544.3
Cooperative Marriage: Queer Politics of Chinese Lalas and Gay Men

Monday, July 14, 2014: 5:50 PM
Room: 303
Oral Presentation
Yingyi WANG , Social Work and Social Administration, The University of Hong Kong, Hong Kong, Hong Kong
Being a new and under-researched phenomenon since 2005, cooperative marriage attracts attention and generates debate in and out of the mainland Chinese LGBT community. Cooperative marriage is a heterosexual marriage performed and negotiated by two non-heterosexual parties, a lala(lesbian, bisexual and transgender woman) and a gay man.
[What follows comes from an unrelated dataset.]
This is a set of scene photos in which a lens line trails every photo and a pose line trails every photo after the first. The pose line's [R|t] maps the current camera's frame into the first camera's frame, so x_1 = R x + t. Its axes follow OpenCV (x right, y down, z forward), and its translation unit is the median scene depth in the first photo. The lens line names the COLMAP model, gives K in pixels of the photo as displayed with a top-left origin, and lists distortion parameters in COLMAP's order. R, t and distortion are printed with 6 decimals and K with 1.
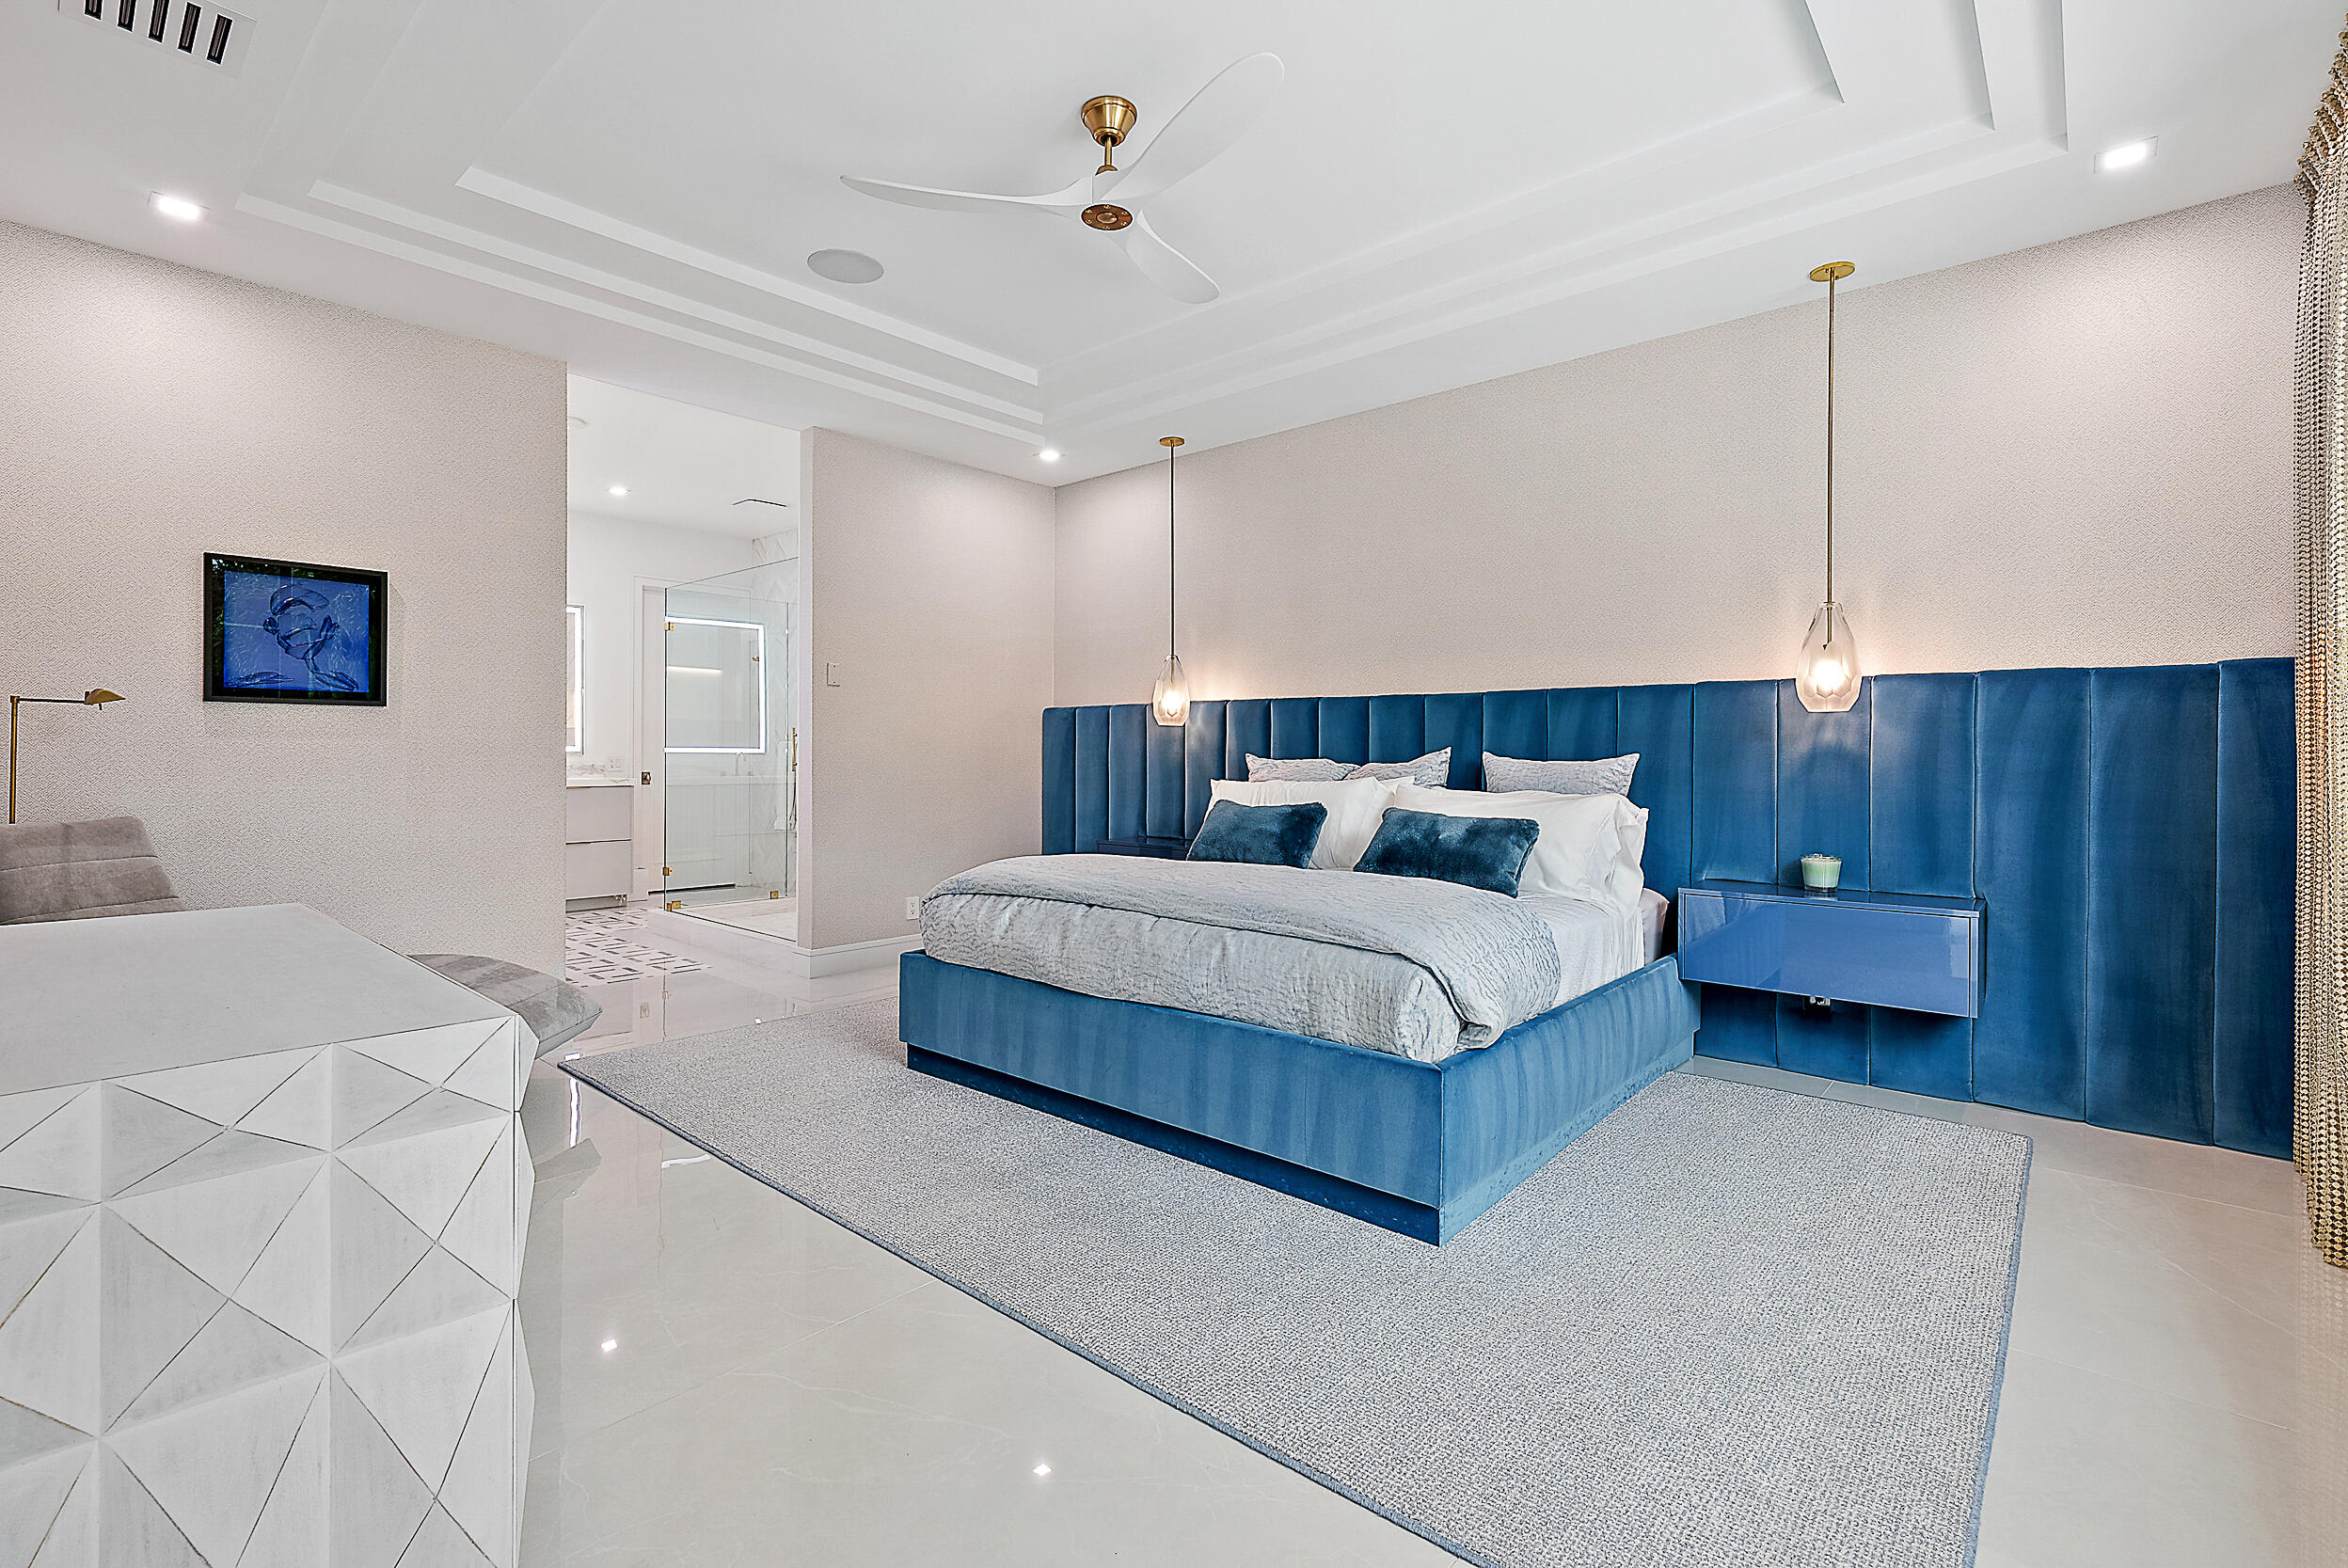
lens RADIAL K [[1054.4, 0, 1176.4], [0, 1054.4, 772.5], [0, 0, 1]] dist [-0.001867, -0.000687]
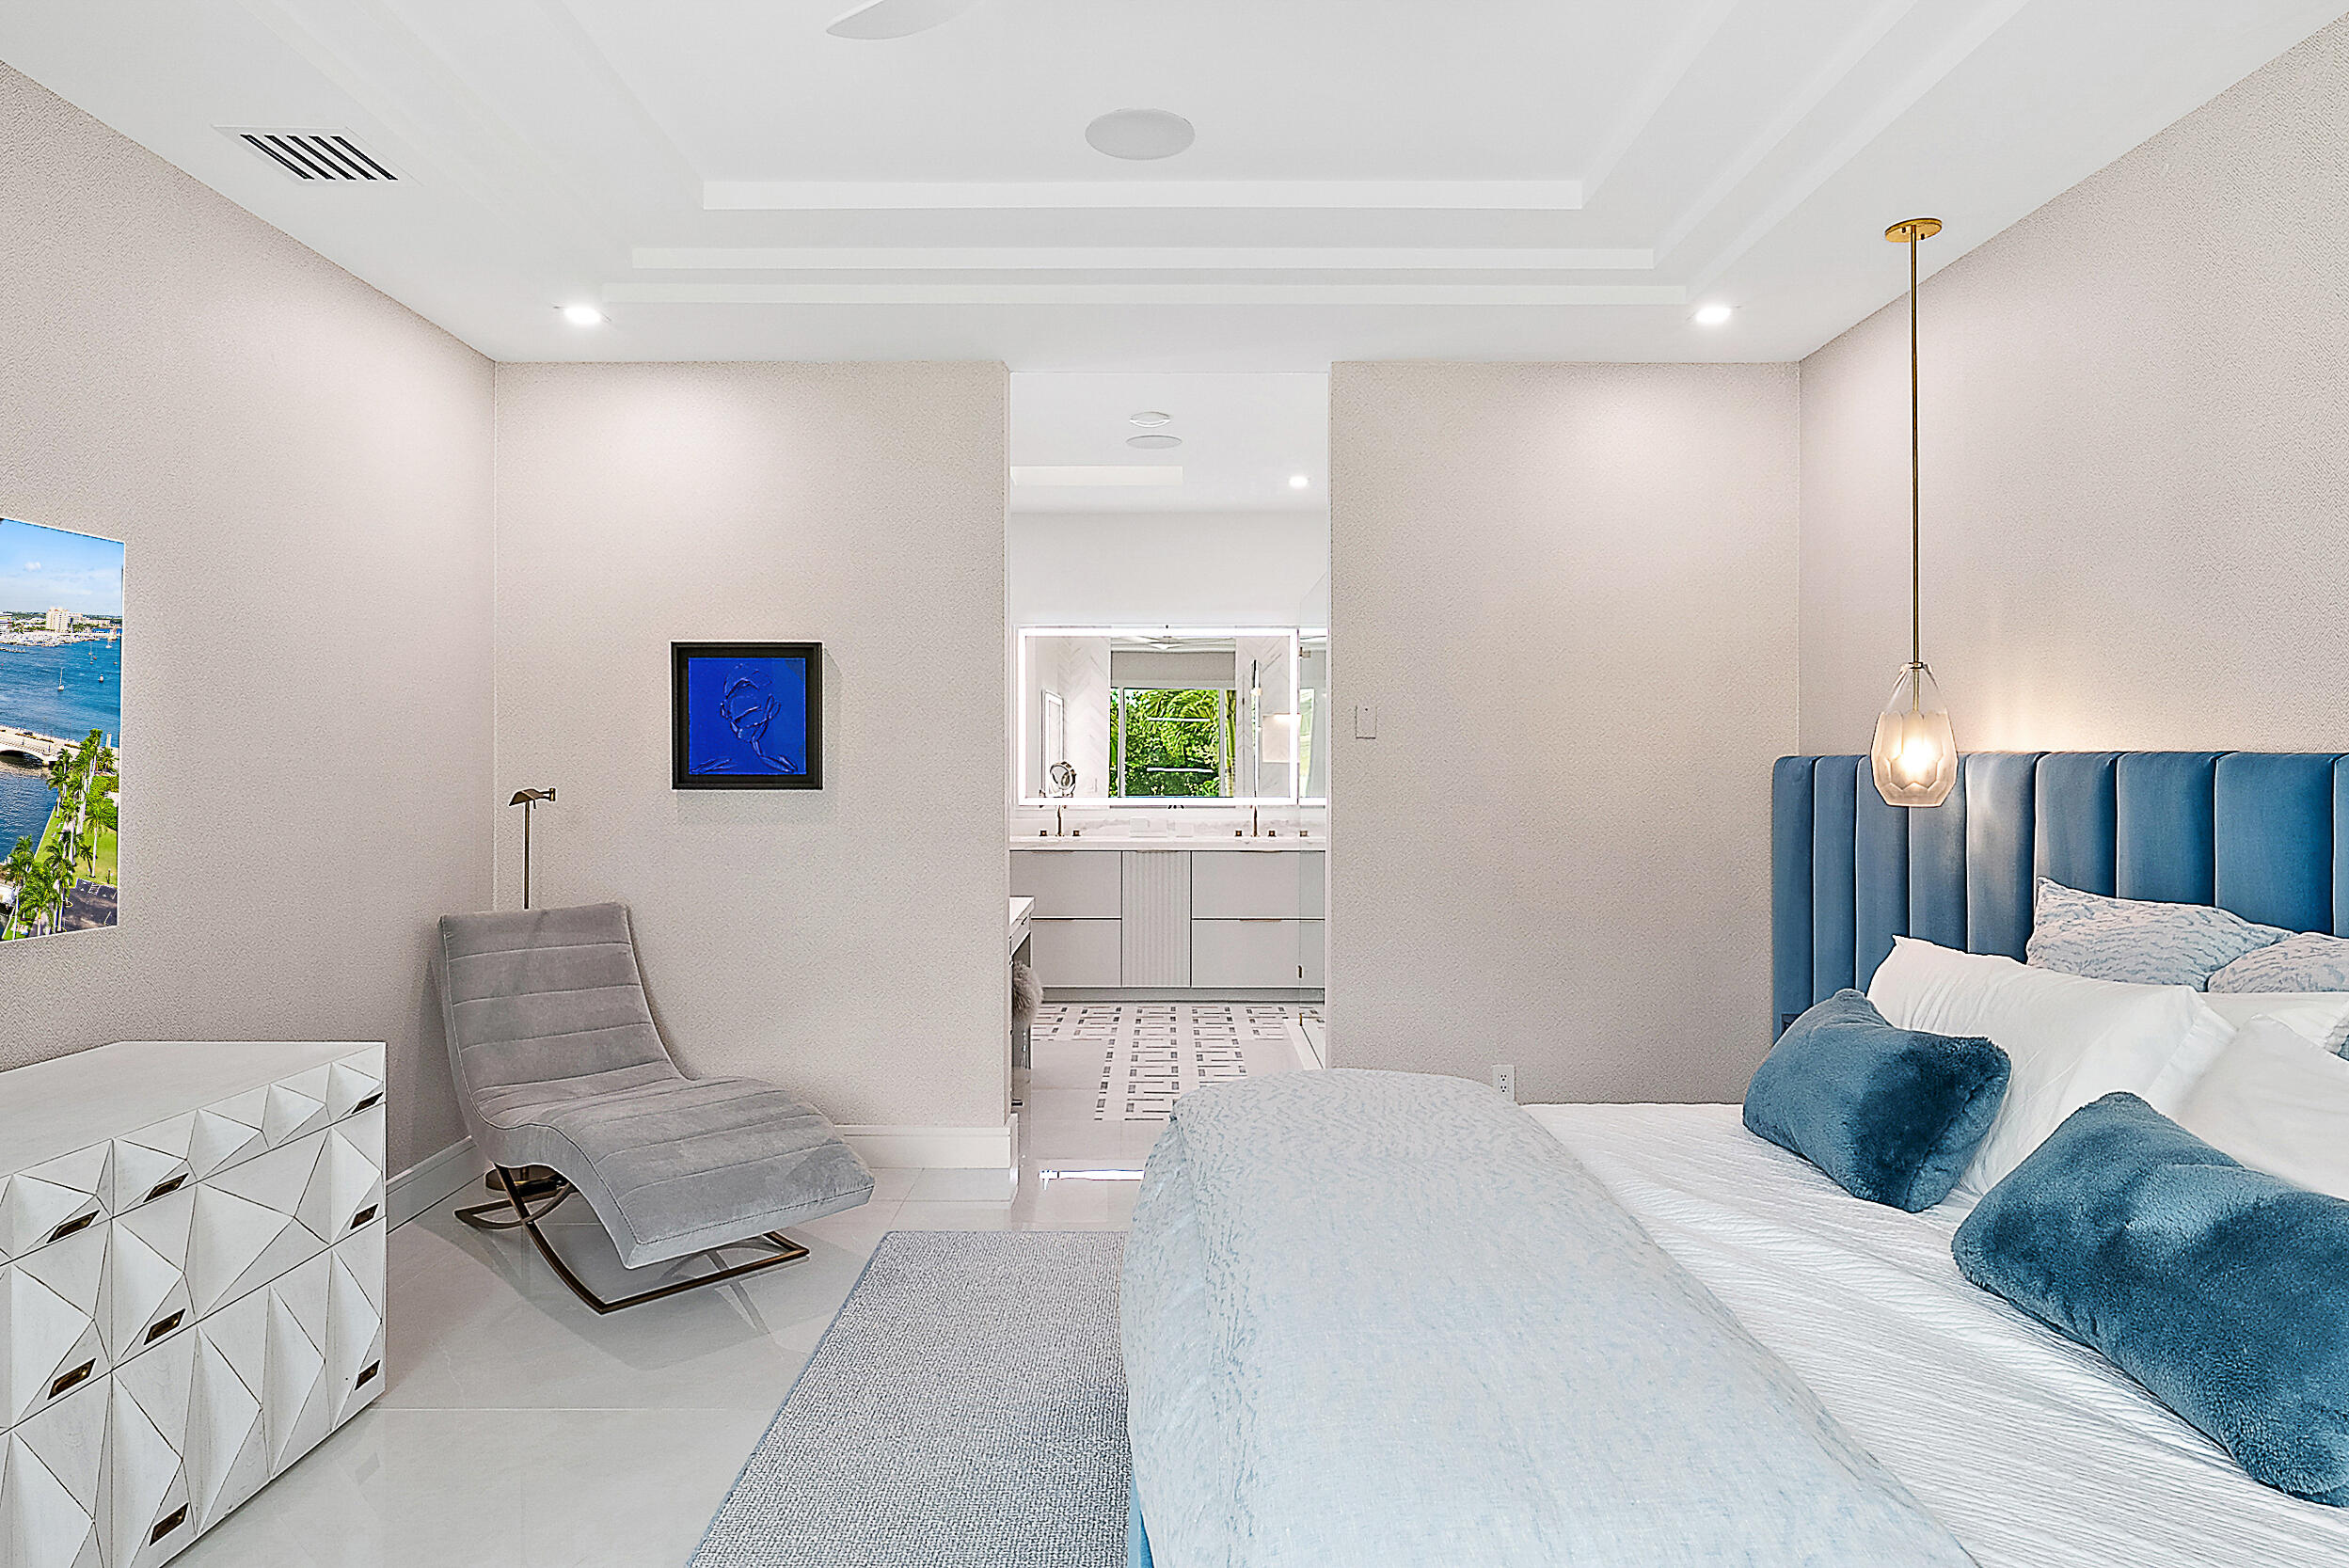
lens RADIAL K [[1388.0, 0, 1172.9], [0, 1388.0, 780.5], [0, 0, 1]] dist [0.000416, -0.001123]
pose [[0.665186, 0.006807, -0.746647, 0.258661], [-0.009727, 0.999953, 0.000452, -0.054968], [0.746614, 0.006962, 0.665221, 0.320018]]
Being a popular coping strategy of lalas and gay men in contemporary China, in facing the institution of family, marriage and heteronormativity, cooperative marriage offers great insights into Chinese families, tongzhi kinship and alternative forms of intimacy and queer alliances. Filial piety, compulsory heterosexual marriage and potential housing, legal and financial benefits in heterosexual marriages are major momentum for this type of highly ritualized marriage. In cooperative marriage, both parties are fully aware of the obligations and nature of the marriage, however many of them struggle to make a balance between the conjugal family, natal family and their same-sex desire.

Various strategies are developed in finding and sustaining the (superficial) harmony of such families: different family practices, new family arrangement, the performance of masculinity and femininity in their conjugal houses and relevant public spaces. Friendship and even family bonds are thus developed and strengthened, forming new sexual alliances in the society.

Like all heterosexual marriages, cooperative marriage is also a gendered experience; therefore the study is especially interested in lalas’ experiences and narratives, their definition of love, family and intimacy. This research studies cooperative marriage from multiple aspects of family practices including domestic, consumption, kinship, marriage, emotion and parental practices, in order to understand their lived experiences and how they do gender and families. Feminist, interpretivist qualitative approach is adopted in the research. Semi-structured interviews were conducted and participant observation as well to gain insights of such marriages, 13 lalas and 7 gay men were interviewed, as well as activists from the LGBT community.